━━ TEXT BLOCK

Postorder traversal of Binary Tree without recursion and without stack

Prerequisite – Inorder/preorder/postorder traversal of tree
Given a binary tree, perform postorder traversal.

Recommended: Please try your approach on {IDE} first, before moving on to the solution.

We have discussed below methods for postorder traversal.
1) Recursive Postorder Traversal.
2) Postorder traversal using Stack.
2) Postorder traversal using two Stacks.

In this method a DFS based solution is discussed. We keep track of visited nodes in a hash table.

C++

// CPP program or postorder traversal 
#include <bits/stdc++.h> 
using namespace std; 
  
/* A binary tree node has data, pointer to left child 
and a pointer to right child */
struct Node { 
    int data; 
    struct Node *left, *right; 
}; 
  
/* Helper function that allocates a new node with the 
given data and NULL left and right pointers. */
void postorder(struct Node* head)

━━━━

_EXERCISE INSTRUCTIONS_
1. According to the postorder traversal text, where does the DFS-based method keep track of visited nodes?
2. Reproduce the postorder traversal text word for word from "Recommended: Please try" up to and including "traversal using Stack.".

━━ MATERIAL

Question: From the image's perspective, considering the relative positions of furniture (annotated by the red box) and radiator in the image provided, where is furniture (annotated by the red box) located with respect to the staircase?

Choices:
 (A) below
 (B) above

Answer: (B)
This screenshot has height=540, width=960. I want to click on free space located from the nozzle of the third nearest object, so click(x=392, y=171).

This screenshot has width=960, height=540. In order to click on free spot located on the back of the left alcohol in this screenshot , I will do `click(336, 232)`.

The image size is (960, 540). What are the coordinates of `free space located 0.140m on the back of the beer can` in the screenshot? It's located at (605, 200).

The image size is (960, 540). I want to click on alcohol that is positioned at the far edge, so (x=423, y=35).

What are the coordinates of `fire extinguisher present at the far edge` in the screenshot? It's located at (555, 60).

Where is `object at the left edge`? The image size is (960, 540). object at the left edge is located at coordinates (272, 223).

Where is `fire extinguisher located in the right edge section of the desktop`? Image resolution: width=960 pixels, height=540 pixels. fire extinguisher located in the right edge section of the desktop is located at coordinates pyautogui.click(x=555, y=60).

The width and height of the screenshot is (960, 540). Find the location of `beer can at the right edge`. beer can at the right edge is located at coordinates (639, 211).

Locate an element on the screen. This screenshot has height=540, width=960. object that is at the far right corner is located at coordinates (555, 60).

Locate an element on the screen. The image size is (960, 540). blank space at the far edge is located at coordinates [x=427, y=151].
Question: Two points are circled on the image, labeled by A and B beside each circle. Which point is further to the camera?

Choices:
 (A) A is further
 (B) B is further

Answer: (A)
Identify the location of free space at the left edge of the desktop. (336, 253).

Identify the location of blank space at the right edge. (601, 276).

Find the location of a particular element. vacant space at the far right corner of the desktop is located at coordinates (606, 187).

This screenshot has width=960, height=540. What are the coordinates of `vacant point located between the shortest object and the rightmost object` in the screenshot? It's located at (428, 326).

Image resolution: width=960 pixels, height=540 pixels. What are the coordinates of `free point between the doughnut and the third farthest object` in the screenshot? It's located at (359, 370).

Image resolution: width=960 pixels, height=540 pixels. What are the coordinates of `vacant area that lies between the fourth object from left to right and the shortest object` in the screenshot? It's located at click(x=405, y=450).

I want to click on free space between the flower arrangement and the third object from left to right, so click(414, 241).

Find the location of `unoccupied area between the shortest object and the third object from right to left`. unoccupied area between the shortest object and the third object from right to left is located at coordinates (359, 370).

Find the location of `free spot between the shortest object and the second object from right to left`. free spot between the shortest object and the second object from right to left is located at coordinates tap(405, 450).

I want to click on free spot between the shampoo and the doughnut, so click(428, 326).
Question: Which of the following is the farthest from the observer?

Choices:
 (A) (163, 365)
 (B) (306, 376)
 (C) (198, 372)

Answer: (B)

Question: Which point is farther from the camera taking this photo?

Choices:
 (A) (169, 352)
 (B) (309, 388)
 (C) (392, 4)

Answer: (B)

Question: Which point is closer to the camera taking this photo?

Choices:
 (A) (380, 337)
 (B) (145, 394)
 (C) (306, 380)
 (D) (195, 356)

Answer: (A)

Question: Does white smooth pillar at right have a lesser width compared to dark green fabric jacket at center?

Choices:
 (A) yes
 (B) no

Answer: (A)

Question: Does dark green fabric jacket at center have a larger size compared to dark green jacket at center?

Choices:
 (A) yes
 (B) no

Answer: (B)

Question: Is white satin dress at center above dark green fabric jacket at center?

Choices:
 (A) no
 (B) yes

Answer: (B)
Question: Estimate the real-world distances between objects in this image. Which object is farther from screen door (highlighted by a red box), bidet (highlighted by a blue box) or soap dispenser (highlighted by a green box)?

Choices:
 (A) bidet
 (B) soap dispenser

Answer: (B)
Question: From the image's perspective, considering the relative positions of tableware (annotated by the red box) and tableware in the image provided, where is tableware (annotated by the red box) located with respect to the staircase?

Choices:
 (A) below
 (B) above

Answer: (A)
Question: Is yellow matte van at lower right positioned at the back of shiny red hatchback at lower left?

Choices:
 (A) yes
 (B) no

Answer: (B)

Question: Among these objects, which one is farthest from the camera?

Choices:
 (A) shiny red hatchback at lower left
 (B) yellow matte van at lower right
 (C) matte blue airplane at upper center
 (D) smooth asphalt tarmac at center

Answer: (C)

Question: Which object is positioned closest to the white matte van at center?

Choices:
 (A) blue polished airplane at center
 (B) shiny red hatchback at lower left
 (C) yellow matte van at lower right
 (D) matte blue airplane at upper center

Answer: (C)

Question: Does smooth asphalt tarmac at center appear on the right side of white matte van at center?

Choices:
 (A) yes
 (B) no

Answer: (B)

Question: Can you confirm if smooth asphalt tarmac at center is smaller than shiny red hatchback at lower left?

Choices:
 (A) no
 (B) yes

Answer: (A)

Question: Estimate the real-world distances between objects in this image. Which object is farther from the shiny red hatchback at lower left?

━━━━

_COMPLETED EXERCISE_
1. In a hash table.

2.
Recommended: Please try your approach on {IDE} first, before moving on to the solution.

We have discussed below methods for postorder traversal.
1) Recursive Postorder Traversal.
2) Postorder traversal using Stack.